Paul Vacca
Wallifornia ou l’innovation musicale à impact positif
Parmi les secteurs culturels, l’industrie musicale est celui qui a toujours été le plus exposé aux mutations technologiques. En permanente ébullition, la musique est depuis toujours une plaque hypersensible à la nouveauté mais où l’innovation a sans cesse joué un rôle ambivalent : créateur de valeur mais aussi destructeur.
Côté création, la musique a accueilli très tôt des innovations sonores qui lui ont fait faire des bonds spectaculaires. Que l’on pense aux Beatles qui ont révolutionné durablement l’enregistrement musical en studio en quelques années seulement, puis à la déferlante des synthétiseurs, séquenceurs, boîtes à rythmes, logiciels de mixage ou d’effets sonores, compresseurs, samplers ou correcteurs de voix…
Côté destruction, l’industrie musicale a aussi été la première à affronter les assauts du numérique. Notamment à la fin des années 1990 avec le développement incontrôlé du piratage à domicile via le peer-to-peer. Tout le secteur pensa vivre ses dernières heures à bord du Titanic face à l’iceberg de la gratuité. Puis le streaming est arrivé in extremis pour détourner le paquebot de la banquise !
Aujourd’hui, l’innovation montre encore et toujours son double visage. Comme avec l’IA qui permet certes de décupler les capacités créatives des musiciens mais dans le même temps constitue une menace à leur existence, en pillant même leurs droits d’auteur. Ou bien avec les plateformes de streaming qui avantagent mécaniquement les talents les plus installés au détriment des nouveaux venus qui se voient noyés dans le tsunami des nouveautés. Ainsi, depuis avril, Spotify a cessé de verser des redevances sur ses titres qui ne dépassent pas les 1.000 écoutes par an. Ce sont donc 67% d’entre eux qui alimentent la cagnotte des autres 33% qui vendent le plus. Il faut donc cesser de voir l’innovation comme une valeur absolue : toutes ne sont pas porteuses de valeur ajoutée.

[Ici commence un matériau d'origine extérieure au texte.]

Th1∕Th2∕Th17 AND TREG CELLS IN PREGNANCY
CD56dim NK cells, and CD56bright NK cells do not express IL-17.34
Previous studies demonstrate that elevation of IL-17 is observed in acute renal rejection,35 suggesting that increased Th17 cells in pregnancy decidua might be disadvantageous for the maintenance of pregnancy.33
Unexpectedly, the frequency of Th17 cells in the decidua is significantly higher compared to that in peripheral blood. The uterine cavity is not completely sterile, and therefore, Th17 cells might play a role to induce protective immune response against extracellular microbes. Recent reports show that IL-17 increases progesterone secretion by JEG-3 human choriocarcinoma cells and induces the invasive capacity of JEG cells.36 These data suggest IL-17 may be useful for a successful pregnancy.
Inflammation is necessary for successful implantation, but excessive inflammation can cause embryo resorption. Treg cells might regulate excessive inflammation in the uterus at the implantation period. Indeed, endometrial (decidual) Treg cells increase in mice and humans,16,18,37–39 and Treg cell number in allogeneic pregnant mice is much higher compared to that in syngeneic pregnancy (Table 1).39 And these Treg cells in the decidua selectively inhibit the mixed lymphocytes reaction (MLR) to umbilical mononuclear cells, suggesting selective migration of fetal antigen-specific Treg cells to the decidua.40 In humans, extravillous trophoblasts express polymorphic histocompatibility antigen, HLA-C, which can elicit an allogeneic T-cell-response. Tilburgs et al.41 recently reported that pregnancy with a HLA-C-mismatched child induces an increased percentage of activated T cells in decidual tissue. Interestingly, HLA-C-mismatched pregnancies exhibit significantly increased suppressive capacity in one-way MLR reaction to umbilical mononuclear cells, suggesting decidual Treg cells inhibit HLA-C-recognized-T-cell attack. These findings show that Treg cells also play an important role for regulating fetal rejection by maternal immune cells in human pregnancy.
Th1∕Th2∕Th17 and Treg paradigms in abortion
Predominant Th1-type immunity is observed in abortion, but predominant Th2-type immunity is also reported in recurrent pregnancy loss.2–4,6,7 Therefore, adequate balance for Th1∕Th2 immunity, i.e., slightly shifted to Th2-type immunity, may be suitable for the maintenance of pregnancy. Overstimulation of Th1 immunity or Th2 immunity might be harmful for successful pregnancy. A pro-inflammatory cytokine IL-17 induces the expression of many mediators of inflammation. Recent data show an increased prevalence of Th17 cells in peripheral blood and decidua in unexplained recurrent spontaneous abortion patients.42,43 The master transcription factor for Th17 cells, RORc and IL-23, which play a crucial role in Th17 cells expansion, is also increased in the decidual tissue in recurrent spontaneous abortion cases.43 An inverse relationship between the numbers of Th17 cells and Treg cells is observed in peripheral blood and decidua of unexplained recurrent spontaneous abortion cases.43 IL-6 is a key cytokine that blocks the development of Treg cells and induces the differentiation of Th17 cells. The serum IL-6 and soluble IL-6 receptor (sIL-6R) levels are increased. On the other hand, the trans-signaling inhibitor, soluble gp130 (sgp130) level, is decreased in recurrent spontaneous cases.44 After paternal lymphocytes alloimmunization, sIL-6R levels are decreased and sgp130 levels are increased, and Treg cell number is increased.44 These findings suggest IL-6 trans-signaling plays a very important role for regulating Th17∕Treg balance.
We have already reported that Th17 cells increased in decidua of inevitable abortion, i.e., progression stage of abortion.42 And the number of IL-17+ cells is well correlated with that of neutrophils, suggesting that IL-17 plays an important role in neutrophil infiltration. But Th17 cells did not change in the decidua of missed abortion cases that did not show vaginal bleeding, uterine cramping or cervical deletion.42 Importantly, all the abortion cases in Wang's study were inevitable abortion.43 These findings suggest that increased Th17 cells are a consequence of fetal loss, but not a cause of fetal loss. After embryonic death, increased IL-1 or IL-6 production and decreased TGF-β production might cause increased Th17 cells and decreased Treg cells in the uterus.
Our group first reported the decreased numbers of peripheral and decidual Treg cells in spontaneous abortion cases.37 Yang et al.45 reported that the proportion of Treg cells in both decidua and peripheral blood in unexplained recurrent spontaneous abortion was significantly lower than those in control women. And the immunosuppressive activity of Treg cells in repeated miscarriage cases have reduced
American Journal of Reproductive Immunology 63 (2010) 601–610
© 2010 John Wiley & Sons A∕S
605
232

L’IA qui permet de décupler les capacités créatives des musiciens mais dans le même temps constitue une menace à leur existence, en pillant même leurs droits d’auteur.
C’est tout l’intérêt d’un événement comme Wallifornia Music+Tech qui s’est tenu pour sa neuvième année à la Grand Poste de Liège du 9 au 11 juillet. Organisé par le fonds d’investissement liégeois Leansquare, qui accompagne de multiples projets innovants dans le domaine des industries créatives et culturelles, Wallifornia a réuni durant ces trois jours les professionnels mondiaux de la musique et de la technologie autour de conférences et d’échanges. Coralie Doyen et Gérôme Vanherf avec toute leur équipe sont les têtes chercheuses et les animateurs de ce laboratoire ouvert sur l’innovation. L’enjeu de Wallifornia est que les musiciens, producteurs, distributeurs, entrepreneurs, programmateurs et investisseurs se rencontrent au même endroit pour un rendez-vous à la fois studieux et festif, le tout dans une dynamique constructive.
En résulte une alchimie de rencontres particulièrement vertueuse : pendant ce sommet, le “local”, à travers les acteurs wallons et belges, échange, avec le “global”, à travers des experts qui viennent du monde entier ; les “créatifs” se frottent aux réalités du “business” pour muscler leurs projets ; le “rêve” des jeunes start-up s’enracine dans la “réalité” du marché par l’échange avec des acteurs expérimentés du secteur.
Une alchimie qui permet non seulement de donner des ailes aux nouveaux projets mais aussi de les inscrire naturellement dans une logique collective d’écosystème. Car par cette approche collective à 360° dans la musique, Wallifornia génère un impact positif non seulement pour les jeunes start-up et scale-up, mais prépare aussi l’environnement culturel et la viabilité culturelle de demain. Il en va des projets culturels comme de l’énergie : il est temps de penser à leur empreinte durable.